Covering the Front and Back Pages of the Newspaper
October 29, 2004
POLITICS: Dogs Not Barking
Looking back over my recent take on the election, I’m actually struck by some of the things I left out. Notably, the things we’re not paying attention to, especially in foreign affairs.
In 2000, Bush and Gore famously never debated the issue of terrorism. Today, the election has focused on the fight against al Qaeda, the insurgency in Iraq and, to a lesser degree, on Iran and North Korea, with a dash of Darfur thrown in. As some have noted, however, that leaves an awful lot of the world undiscussed. Might there not be big things we don’t see coming or big areas that we are taking for granted because things are going fairly well?
For example, in a very significant move earlier this week, Colin Powell controversially restated and even modified America’s position on Taiwan, an issue that, if ignored, could drag us into a war that would make Iraq look like the invasion of Grenada. The Taiwanese, whom we have long supported, are incrementally inching towards declaring independence, a situation which would almost certainly lead to an invasion from mainland China. For all the talk about Bush’s reckless and naďve foreign policy, his administration has maintained a very realist posture in other parts of the world, while we take on more pressing and ambitious projects in the Middle East. Thus, Powell, despite the initial furor, restated the conditional nature of America’s support for Taiwan, thereby maintaining the good relations the U.S. has with China, throwing some cold water on the most aggressive Taiwanese and helping to preserve a status quo which is in our interest. This course may go a long way to preventing a massively destructive war, yet it was quietly overlooked in the West.
In fact, in a campaign where one side is denouncing the administration’s lack of diplomatic skill, it is easy to forget that the U.S. has probably never had better relations with both China and Russia at the same time. Of course, both governments have major problems, but the current good relations are clearly helping us in many areas, including Central Asia. The Bush Administration has also helped achieve a gradual easing of the standoff between India and Pakistan and bolstered America’s alliance with Japan, maintaining a delicate balance between friendly relations with both it and its Chinese rival. Meanwhile, peaceful democracy continues to spread in Latin America, in Eastern Europe and even in Southeast Asia, where Indonesia, the world’s largest Muslim nation, recently had its first democratic elections. All is not perfect, but it has rarely been better in many parts of the world.
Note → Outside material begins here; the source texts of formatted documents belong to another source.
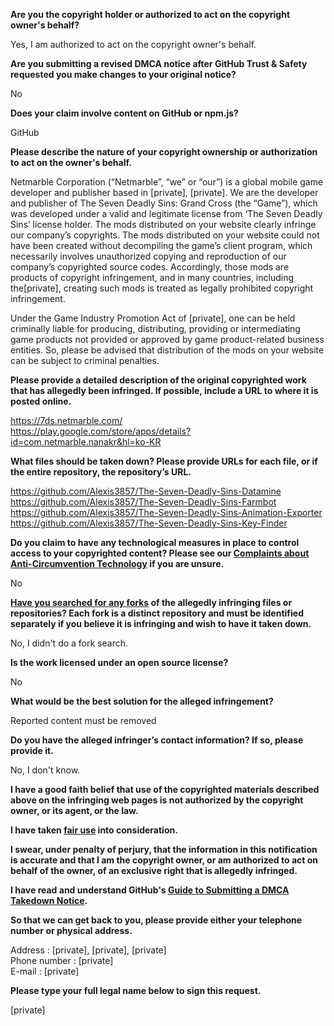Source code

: **Are you the copyright holder or authorized to act on the copyright owner's behalf?**

Yes, I am authorized to act on the copyright owner's behalf.

**Are you submitting a revised DMCA notice after GitHub Trust & Safety requested you make changes to your original notice?**

No

**Does your claim involve content on GitHub or npm.js?**

GitHub

**Please describe the nature of your copyright ownership or authorization to act on the owner's behalf.**

Netmarble Corporation (“Netmarble”, “we” or “our”) is a global mobile game developer and publisher based in [private], [private]. We are the developer and publisher of The Seven Deadly Sins: Grand Cross (the “Game”), which was developed under a valid and legitimate license from ‘The Seven Deadly Sins’ license holder.
The mods distributed on your website clearly infringe our company’s copyrights. The mods distributed on your website could not have been created without decompiling the game’s client program, which necessarily involves unauthorized copying and reproduction of our company’s copyrighted source codes. Accordingly, those mods are products of copyright infringement, and in many countries, including the[private], creating such mods is treated as legally prohibited copyright infringement.

Under the Game Industry Promotion Act of [private], one can be held criminally liable for producing, distributing, providing or intermediating game products not provided or approved by game product-related business entities. So, please be advised that distribution of the mods on your website can be subject to criminal penalties.

**Please provide a detailed description of the original copyrighted work that has allegedly been infringed. If possible, include a URL to where it is posted online.**

https://7ds.netmarble.com/  
https://play.google.com/store/apps/details?id=com.netmarble.nanakr&hl=ko-KR

**What files should be taken down? Please provide URLs for each file, or if the entire repository, the repository’s URL.**

https://github.com/Alexis3857/The-Seven-Deadly-Sins-Datamine  
https://github.com/Alexis3857/The-Seven-Deadly-Sins-Farmbot  
https://github.com/Alexis3857/The-Seven-Deadly-Sins-Animation-Exporter  
https://github.com/Alexis3857/The-Seven-Deadly-Sins-Key-Finder  

**Do you claim to have any technological measures in place to control access to your copyrighted content? Please see our <a href="https://docs.github.com/articles/guide-to-submitting-a-dmca-takedown-notice#complaints-about-anti-circumvention-technology">Complaints about Anti-Circumvention Technology</a> if you are unsure.**

No

**<a href="https://docs.github.com/articles/dmca-takedown-policy#b-what-about-forks-or-whats-a-fork">Have you searched for any forks</a> of the allegedly infringing files or repositories? Each fork is a distinct repository and must be identified separately if you believe it is infringing and wish to have it taken down.**

No, I didn't do a fork search.

**Is the work licensed under an open source license?**

No

**What would be the best solution for the alleged infringement?**

Reported content must be removed

**Do you have the alleged infringer’s contact information? If so, please provide it.**

No, I don't know.

**I have a good faith belief that use of the copyrighted materials described above on the infringing web pages is not authorized by the copyright owner, or its agent, or the law.**

**I have taken <a href="https://www.lumendatabase.org/topics/22">fair use</a> into consideration.**

**I swear, under penalty of perjury, that the information in this notification is accurate and that I am the copyright owner, or am authorized to act on behalf of the owner, of an exclusive right that is allegedly infringed.**

**I have read and understand GitHub's <a href="https://docs.github.com/articles/guide-to-submitting-a-dmca-takedown-notice/">Guide to Submitting a DMCA Takedown Notice</a>.**

**So that we can get back to you, please provide either your telephone number or physical address.**

Address : [private], [private], [private]  
Phone number : [private]  
E-mail : [private]

**Please type your full legal name below to sign this request.**

[private]
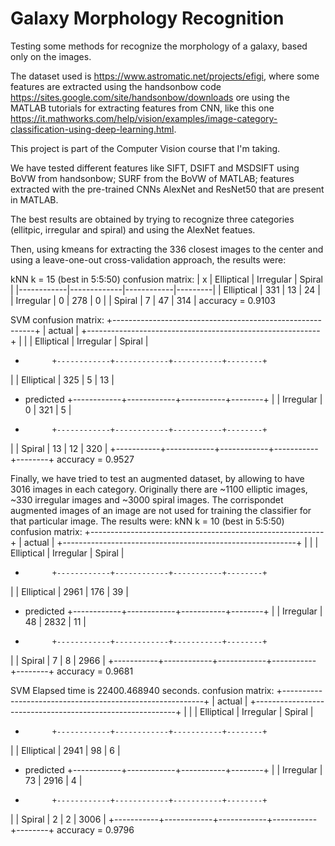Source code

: # Galaxy Morphology Recognition
Testing some methods for recognize the morphology of a galaxy, based only on the images.

The dataset used is https://www.astromatic.net/projects/efigi, where some features are extracted using the handsonbow code https://sites.google.com/site/handsonbow/downloads ore using the MATLAB tutorials for extracting features from CNN, like this one https://it.mathworks.com/help/vision/examples/image-category-classification-using-deep-learning.html.

This project is part of the Computer Vision course that I'm taking.

We have tested different features like SIFT, DSIFT and MSDSIFT using BoVW from handsonbow; SURF from the BoVW of MATLAB; features extracted with the pre-trained CNNs AlexNet and ResNet50 that are present in MATLAB.

The best results are obtained by trying to recognize three categories (ellitpic, irregular and spiral) and using the AlexNet featues. 

Then, using kmeans for extracting the 336 closest images to the center and using a leave-one-out cross-validation approach, the results were:

kNN
k = 15 (best in 5:5:50)
confusion matrix:
|     x      | Elliptical  | Irregular  | Spiral  |
|------------|-------------|------------|---------|
| Elliptical |     331     |     13     |   24    |
|  Irregular |      0      |    278     |    0    |
|   Spiral   |      7      |     47     |   314   |
accuracy = 0.9103

SVM
confusion matrix:
+----------------------------------------------------------+
|                          actual                          |
+----------------------------------------------------------+
|           |            | Elliptical | Irregular | Spiral |
+           +------------+------------+-----------+--------+
|           | Elliptical |     325    |     5     |   13   |
+ predicted +------------+------------+-----------+--------+
|           |  Irregular |      0     |    321    |    5   |
+           +------------+------------+-----------+--------+
|           |   Spiral   |     13     |     12    |   320  |
+-----------+------------+------------+-----------+--------+
accuracy = 0.9527

Finally, we have tried to test an augmented dataset, by allowing to have 3016 images in each category. Originally there are ~1100 elliptic images, ~330 irregular images and ~3000 spiral images. The corrispondet augmented images of an image are not used for training the classifier for that particular image. The results were:
kNN
k = 10 (best in 5:5:50)
confusion matrix:
+----------------------------------------------------------+
|                          actual                          |
+----------------------------------------------------------+
|           |            | Elliptical | Irregular | Spiral |
+           +------------+------------+-----------+--------+
|           | Elliptical |    2961    |    176    |   39   |
+ predicted +------------+------------+-----------+--------+
|           |  Irregular |     48     |    2832   |   11   |
+           +------------+------------+-----------+--------+
|           |   Spiral   |      7     |     8     |  2966  |
+-----------+------------+------------+-----------+--------+
accuracy = 0.9681

SVM
Elapsed time is 22400.468940 seconds.
confusion matrix:
+----------------------------------------------------------+
|                          actual                          |
+----------------------------------------------------------+
|           |            | Elliptical | Irregular | Spiral |
+           +------------+------------+-----------+--------+
|           | Elliptical |    2941    |     98    |    6   |
+ predicted +------------+------------+-----------+--------+
|           |  Irregular |     73     |    2916   |    4   |
+           +------------+------------+-----------+--------+
|           |   Spiral   |      2     |     2     |  3006  |
+-----------+------------+------------+-----------+--------+
accuracy = 0.9796


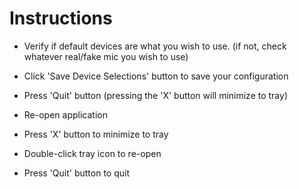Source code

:﻿# Instructions

* Verify if default devices are what you wish to use.
(if not, check whatever real/fake mic you wish to use)

* Click 'Save Device Selections' button to save your configuration

* Press 'Quit' button (pressing the 'X' button will minimize to tray)

* Re-open application

* Press 'X' button to minimize to tray

* Double-click tray icon to re-open

* Press 'Quit' button to quit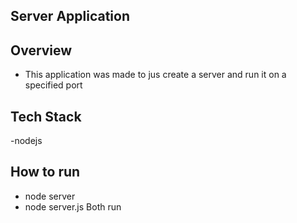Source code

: ## Server Application

## Overview
- This application was made to jus create a server and run it on a specified port
## Tech Stack
-nodejs
## How to run 
- node server
- node server.js
  Both run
It’s also worth considering a few things that didn’t happen these past four years. As Charles Krauthammer notes, John Kerry would have you believe that he would’ve exactly replicated all of the recent triumphs in Afghanistan and Iraq, but would’ve avoided all the mistakes. Right. Given Kerry’s multilateral instincts, I suspect that he would have gone through the long, torturous UN process prior to any invasion of Afghanistan, not just Iraq, and that our whole military response would’ve either been airstrikes or an invasion delayed by months or years by diplomatic haggling. Al Qaeda would not have “escaped” from Tora Bora, since they probably would’ve been gone long before we ever even got there. It is easy, with retrospect, to see past mistakes, it is a little more difficult to see pitfalls that were avoided.
Anyway, I could go on, but my point – such as it is – is that there is an awful lot going on in the world, in Iraq and elsewhere, but we should not let ourselves forget the big developments or non-developments throughout the world which often go under-reported. There are a lot of dogs barking at the moment, but, every once in awhile, we should pause to consider those which are not.